*** RECORDED INFORMATION Section Begins ***

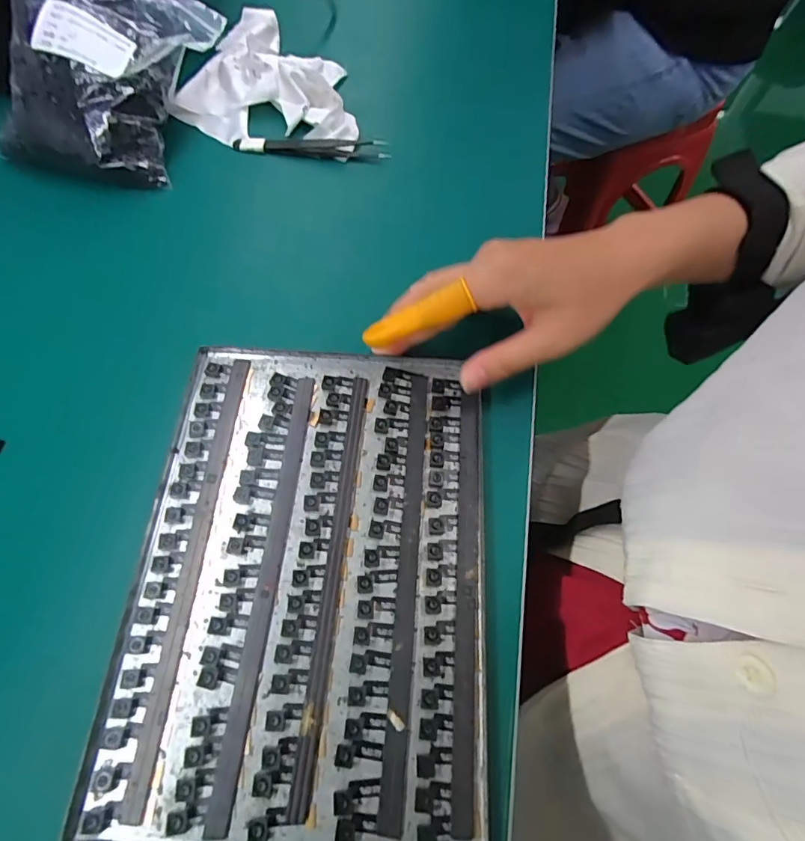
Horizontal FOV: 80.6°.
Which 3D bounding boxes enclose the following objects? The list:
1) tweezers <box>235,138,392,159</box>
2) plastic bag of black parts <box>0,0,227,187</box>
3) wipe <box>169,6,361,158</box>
[{"bbox_3d":[-0.074,-0.221,0.381,0.126,0.018,0.009,6,66,1],"label":"tweezers"},{"bbox_3d":[-0.227,-0.266,0.359,0.126,0.070,0.148,12,67,3],"label":"plastic bag of black parts"},{"bbox_3d":[-0.126,-0.307,0.405,0.140,0.024,0.209,-12,67,-7],"label":"wipe"}]

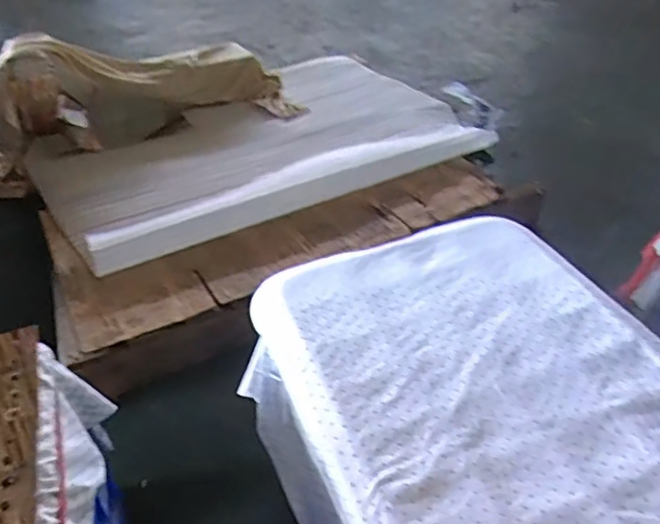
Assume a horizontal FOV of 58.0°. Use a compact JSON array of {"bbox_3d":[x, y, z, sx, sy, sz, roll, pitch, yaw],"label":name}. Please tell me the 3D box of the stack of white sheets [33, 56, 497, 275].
[{"bbox_3d":[-0.195,-0.338,1.606,1.117,0.097,0.674,-18,42,-18],"label":"stack of white sheets"}]

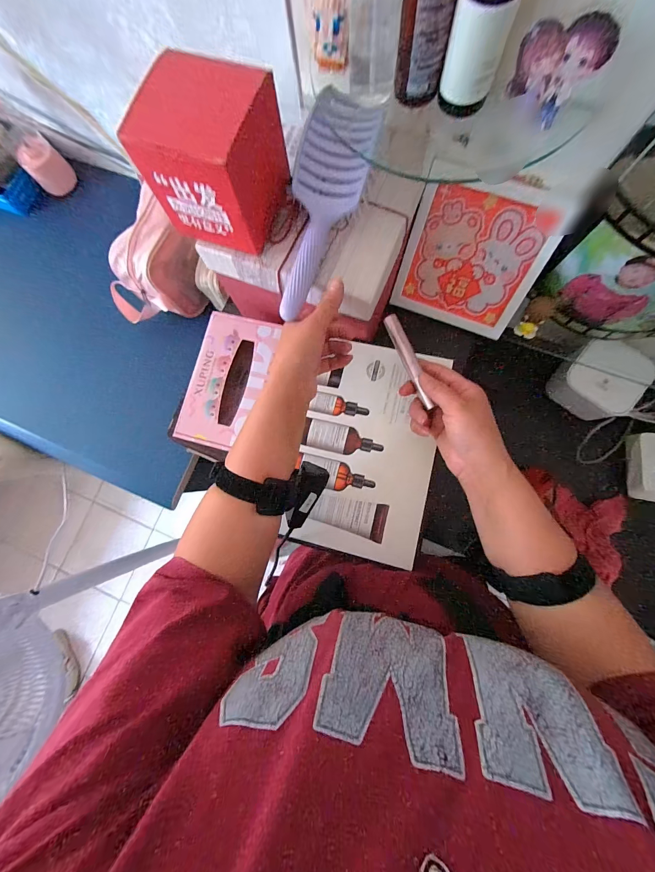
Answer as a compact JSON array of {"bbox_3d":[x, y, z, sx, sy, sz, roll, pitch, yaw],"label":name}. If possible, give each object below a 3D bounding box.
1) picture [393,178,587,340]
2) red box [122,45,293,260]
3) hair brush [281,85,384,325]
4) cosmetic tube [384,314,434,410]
[{"bbox_3d":[0.193,-0.236,0.430,0.171,0.177,0.013,21,47,9],"label":"picture"},{"bbox_3d":[-0.102,-0.261,0.302,0.106,0.094,0.104,23,83,7],"label":"red box"},{"bbox_3d":[-0.003,-0.235,0.330,0.077,0.052,0.235,17,83,6],"label":"hair brush"},{"bbox_3d":[0.090,-0.084,0.351,0.015,0.008,0.112,-20,83,0],"label":"cosmetic tube"}]

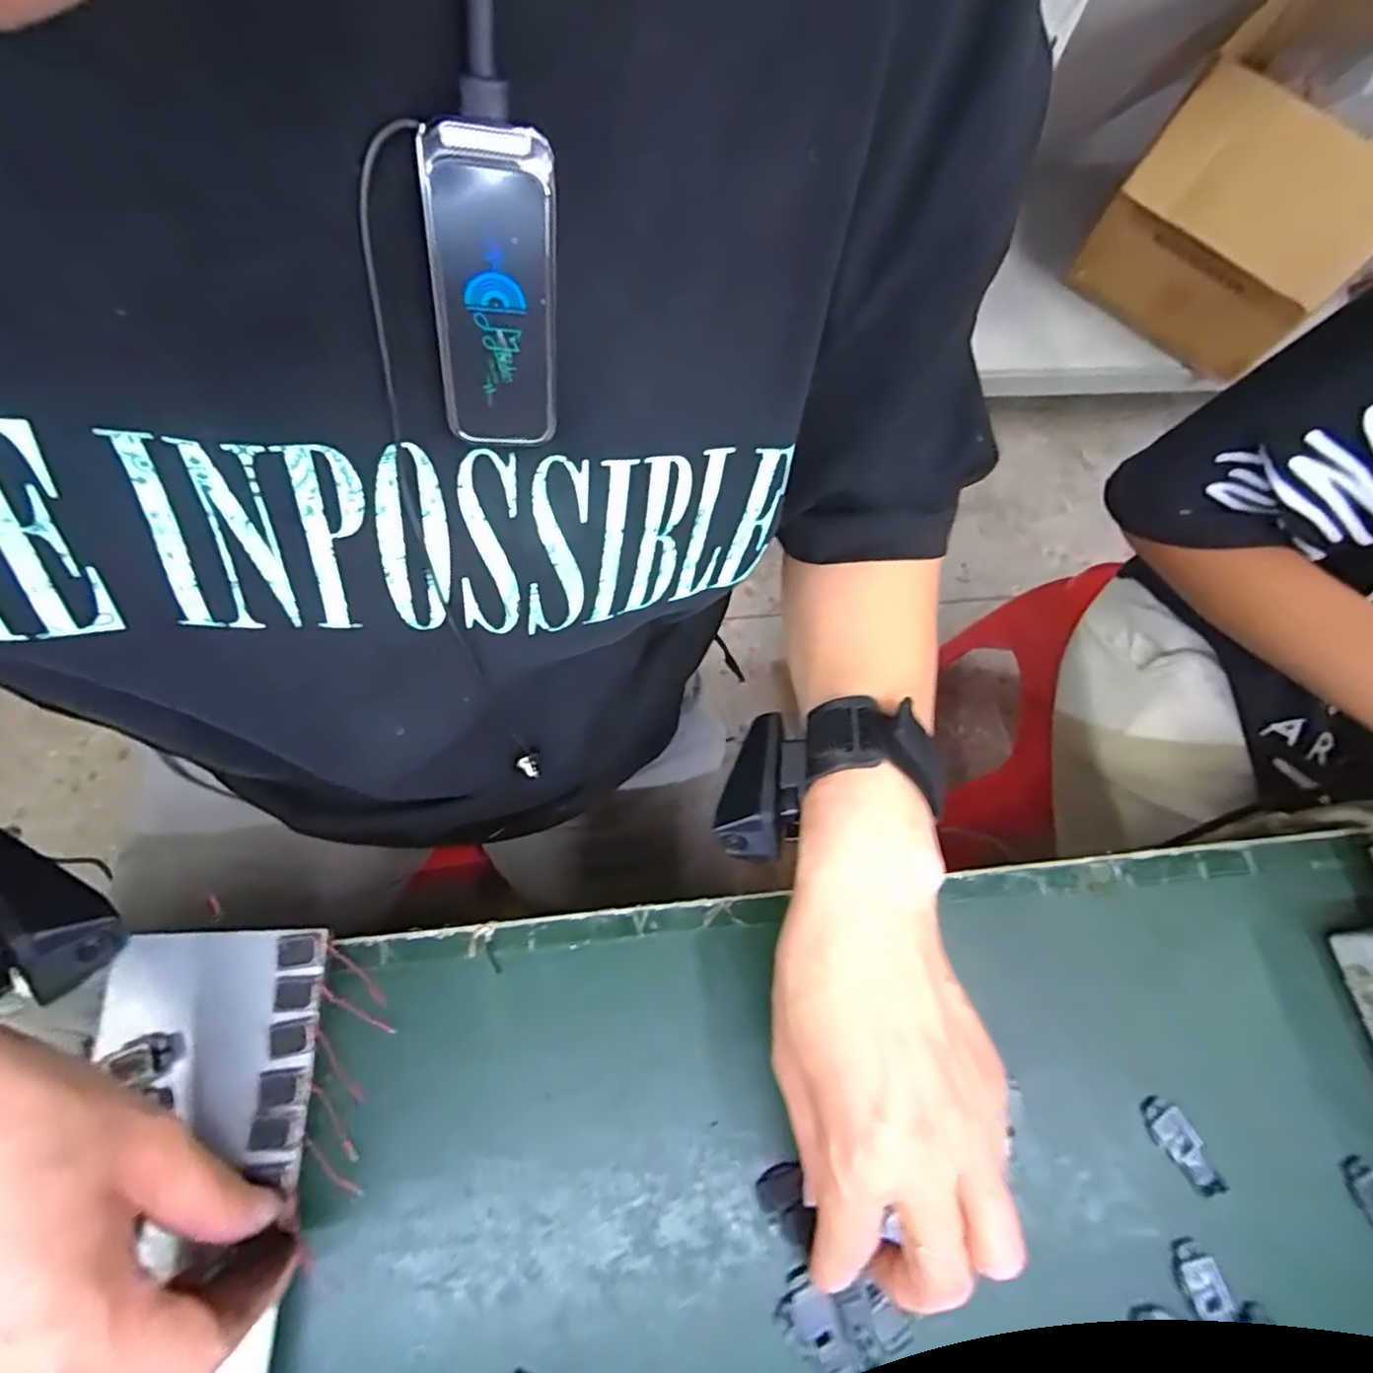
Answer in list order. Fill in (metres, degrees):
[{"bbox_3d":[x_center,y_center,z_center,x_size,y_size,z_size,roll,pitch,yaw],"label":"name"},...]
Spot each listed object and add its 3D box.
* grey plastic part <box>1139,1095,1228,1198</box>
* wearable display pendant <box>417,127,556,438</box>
[{"bbox_3d":[0.215,0.199,0.285,0.018,0.004,0.041,-25,75,-13],"label":"grey plastic part"},{"bbox_3d":[-0.045,-0.090,0.154,0.027,0.063,0.011,-5,45,-16],"label":"wearable display pendant"}]

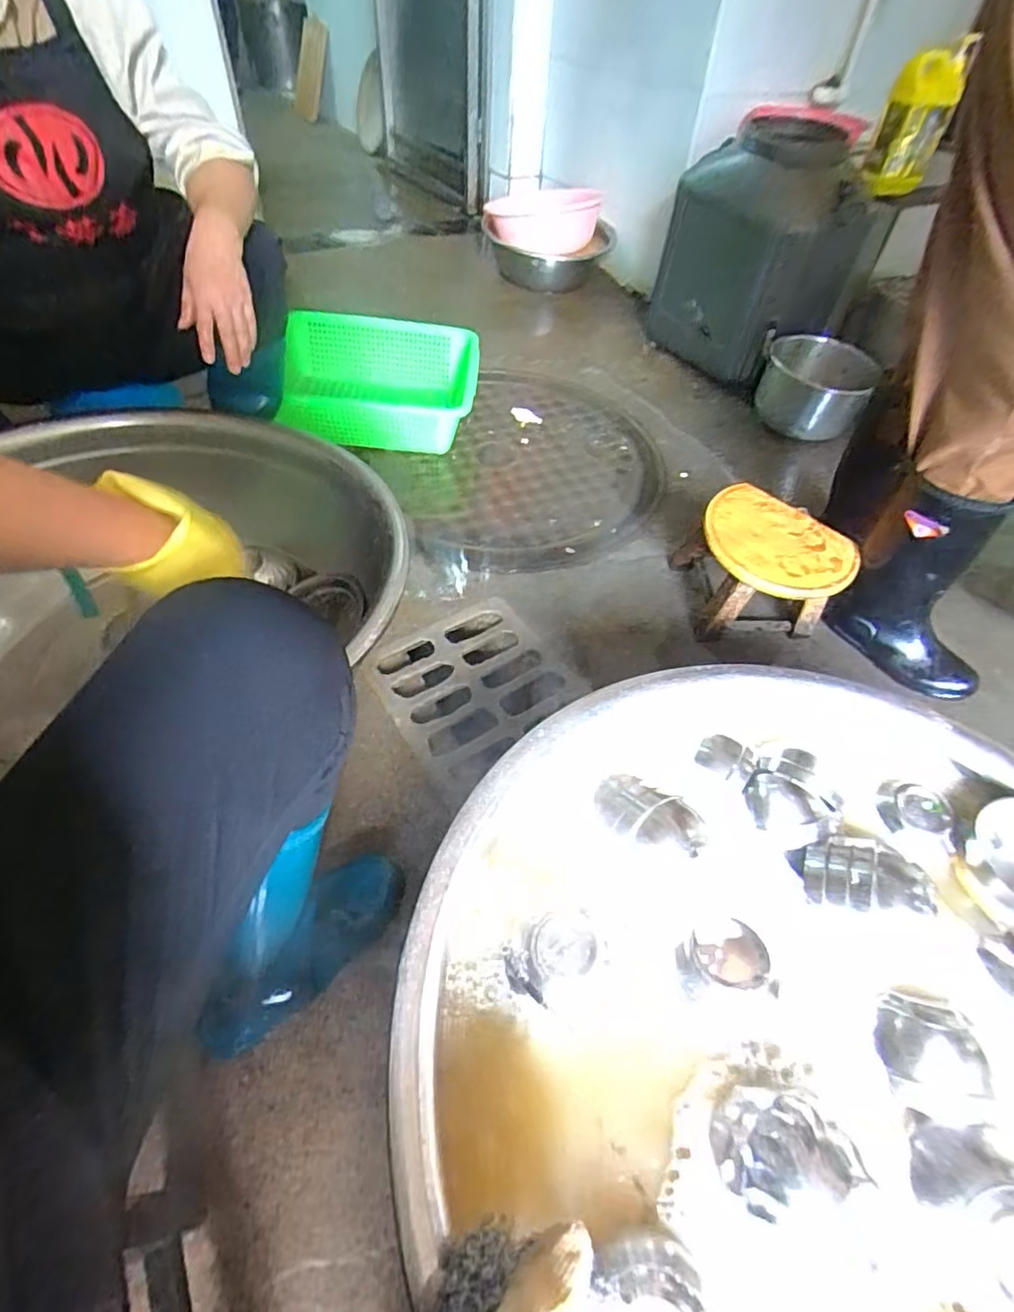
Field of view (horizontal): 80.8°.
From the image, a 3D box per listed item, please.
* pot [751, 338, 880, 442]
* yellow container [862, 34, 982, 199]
[{"bbox_3d":[0.711,-0.616,1.391,0.238,0.158,0.200,26,53,18],"label":"pot"},{"bbox_3d":[0.887,-1.154,1.304,0.135,0.224,0.124,21,52,14],"label":"yellow container"}]

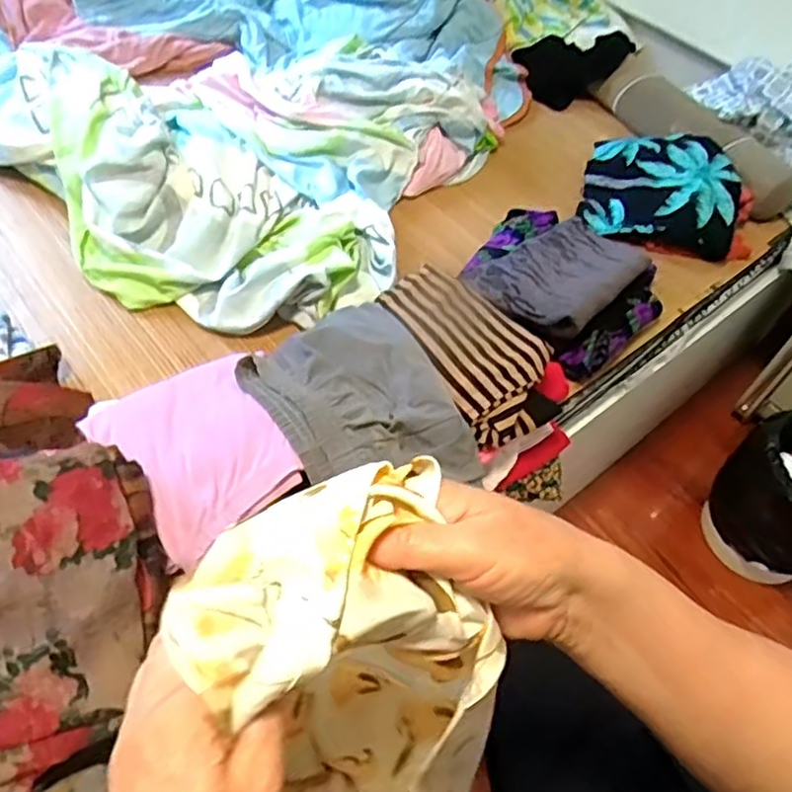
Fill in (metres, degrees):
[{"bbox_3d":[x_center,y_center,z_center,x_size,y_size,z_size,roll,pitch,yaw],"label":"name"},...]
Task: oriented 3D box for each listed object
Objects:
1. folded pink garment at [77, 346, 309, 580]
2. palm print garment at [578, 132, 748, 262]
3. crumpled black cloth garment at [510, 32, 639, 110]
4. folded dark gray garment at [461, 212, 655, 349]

*** RECORDED INFORMATION Section Ends ***

— YOUR GOAL —
Restate the records above exactly, less any pictures.

— OUTPUT OF THE EXERCISE —
Horizontal FOV: 80.6°.
Which 3D bounding boxes enclose the following objects? The list:
1) tweezers <box>235,138,392,159</box>
2) plastic bag of black parts <box>0,0,227,187</box>
3) wipe <box>169,6,361,158</box>
[{"bbox_3d":[-0.074,-0.221,0.381,0.126,0.018,0.009,6,66,1],"label":"tweezers"},{"bbox_3d":[-0.227,-0.266,0.359,0.126,0.070,0.148,12,67,3],"label":"plastic bag of black parts"},{"bbox_3d":[-0.126,-0.307,0.405,0.140,0.024,0.209,-12,67,-7],"label":"wipe"}]

Assume a horizontal FOV of 58.0°. Use a compact JSON array of {"bbox_3d":[x, y, z, sx, sy, sz, roll, pitch, yaw],"label":name}. Please tell me the 3D box of the stack of white sheets [33, 56, 497, 275].
[{"bbox_3d":[-0.195,-0.338,1.606,1.117,0.097,0.674,-18,42,-18],"label":"stack of white sheets"}]

Answer as a compact JSON array of {"bbox_3d":[x, y, z, sx, sy, sz, roll, pitch, yaw],"label":name}. If possible, give each object below a 3D bounding box.
1) picture [393,178,587,340]
2) red box [122,45,293,260]
3) hair brush [281,85,384,325]
4) cosmetic tube [384,314,434,410]
[{"bbox_3d":[0.193,-0.236,0.430,0.171,0.177,0.013,21,47,9],"label":"picture"},{"bbox_3d":[-0.102,-0.261,0.302,0.106,0.094,0.104,23,83,7],"label":"red box"},{"bbox_3d":[-0.003,-0.235,0.330,0.077,0.052,0.235,17,83,6],"label":"hair brush"},{"bbox_3d":[0.090,-0.084,0.351,0.015,0.008,0.112,-20,83,0],"label":"cosmetic tube"}]

Answer in list order. Fill in (metres, degrees):
[{"bbox_3d":[x_center,y_center,z_center,x_size,y_size,z_size,roll,pitch,yaw],"label":"name"},...]
Spot each listed object and add its 3D box.
* grey plastic part <box>1139,1095,1228,1198</box>
* wearable display pendant <box>417,127,556,438</box>
[{"bbox_3d":[0.215,0.199,0.285,0.018,0.004,0.041,-25,75,-13],"label":"grey plastic part"},{"bbox_3d":[-0.045,-0.090,0.154,0.027,0.063,0.011,-5,45,-16],"label":"wearable display pendant"}]

Field of view (horizontal): 80.8°.
From the image, a 3D box per listed item, please.
* pot [751, 338, 880, 442]
* yellow container [862, 34, 982, 199]
[{"bbox_3d":[0.711,-0.616,1.391,0.238,0.158,0.200,26,53,18],"label":"pot"},{"bbox_3d":[0.887,-1.154,1.304,0.135,0.224,0.124,21,52,14],"label":"yellow container"}]

Fill in (metres, degrees):
[{"bbox_3d":[x_center,y_center,z_center,x_size,y_size,z_size,roll,pitch,yaw],"label":"name"},...]
Task: oriented 3D box for each listed object
Objects:
1. folded pink garment at [77, 346, 309, 580]
2. palm print garment at [578, 132, 748, 262]
3. crumpled black cloth garment at [510, 32, 639, 110]
4. folded dark gray garment at [461, 212, 655, 349]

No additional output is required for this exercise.